Everest, posting to newsgroups, etc.) would, according to this
perspective, be construed as evidence that members of nature's
most rational species have become TOO VALUATIVELY OBJECTIVE
(requiring remedial measures) and, as such, LESS VALUATIVELY/
CONATIVELY DETERMINED by natural selection than members of
less rational more emotionally stable species. In this view,
indeterminism is manifested, not in the ability to change one's
mind about what to have for breakfast, but rather in a species
whose members appear less and less concerned with staying alive
(e.g., daily suicide bombings in the Middle East) and more and
more concerned with REASONS (justification) for staying alive
(e.g., needs for love, purpose, meaning, etc.).

Ethics: Since, according to this explanation, more rational equates
with more valuatively objective, the valuative objectivity
inherent in the moral maxim, 'Love (intrinsically value) your
neighbor as you love (intrinsically value) yourself' would be
construed as an implicit theory of rationality we humans have
been subconsciously entertaining for the past several thousand
years.[2] It would also mean that the author of Genesis got it
right in referring to the emergence of an awareness of right
and wrong as a form of knowledge. The emotive force of
moral argument apparently arises from the fact that perceiving
ourselves as rational is a crucial determinant in assessing
self-worth which, in a species that accomplishes its survival
from a conscious intention to do so (long range planning)
rather than as a cumulative effect of blindly responding to
stimuli, is just another way of talking and thinking about
"the will to survive".

Incompleteness:
Of course, no human is likely to measure up to this very
high standard of loving others as they love themselves
(valuative objectivity), but then another one of the myriads
of implications of this view of rationality is that no person,
belief, objective, theory, etc. is likely to be rational in
any but a relative sense of the term (the empirical analogue
of Godel's logical discovery that mathematical rationality can
never be found in its entirety within a formal system). Since
this applies to the present theory as well, it is one that
entails an implicit prediction of its own eventual demise.

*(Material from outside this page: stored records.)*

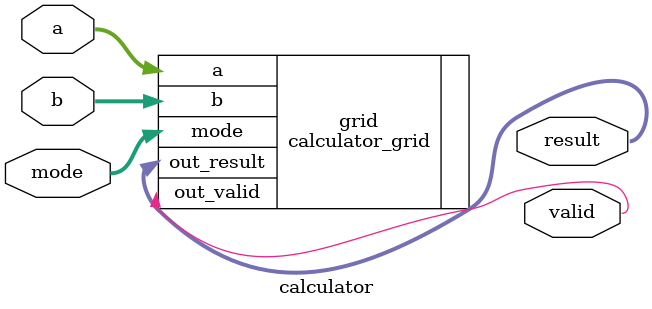
<source format=v>

`timescale 1ns/1ps

module calculator(
    input  wire [63:0] a,
    input  wire [63:0] b,
    input  wire [3:0]  mode,
    output wire [63:0] result,
    output wire        valid
);

    calculator_grid grid(.a(a), .b(b), .mode(mode), .out_result(result), .out_valid(valid));

endmodule

</source>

[1] I have employed this unorthodox terminology, not to impress the
reader with my erudite understanding of emotional disorder, but
to suggest a new way of thinking and talking about the matter
-- one in which emotional disorder is understood in terms of the
behavior of abstract psychical entities. In particular, one
might surmise that this particular increase in semantic content
arises from an increase in the value one attaches to the ?truth?
of the engram or belief indexed by the linguistic expression,
?I am insignificant?, both of which are types of content which
apparently occupy the form of the engram, and all of which might
be considered as alternative ways of thinking and talking about
an increase in consciousness. As to the ontic status of the
these postulated entities, they are based on the identification
of pertinent features of nature in much the way the entities
postulated by physical scientists are, but with the advantage
that it is perhaps a bit easier to remain in touch with the fact
that they are, in the final analysis, constructs of human
imagination.

[2]. Being objective should not be confused with STRIVING TO BE
objective. This may seem like a trivial distinction, but it is
one that is profound for a theory of rationality in which 'being
rational' is simply a matter of 'being objective'. Striving to
be something is a strategic notion and, as such, can readily
entail a lack of objectivity about the significance of the end.
As such, for example, it can be relatively irrational to strive
to be rational, at least to the extent one becomes a monomaniac.
This is the implication in the Frankenstein story, in which our
intuitions are informing us that there is something irrational
about Dr. Frankenstein's obsession with the quest for knowledge
at all costs. This also explains why and how reasons can be more
or less rational (good vs bad reasons). Reasons are strategic
animals, whereas rationality appears to be more a matter of
objectivity and reasons can have more or less of it in them.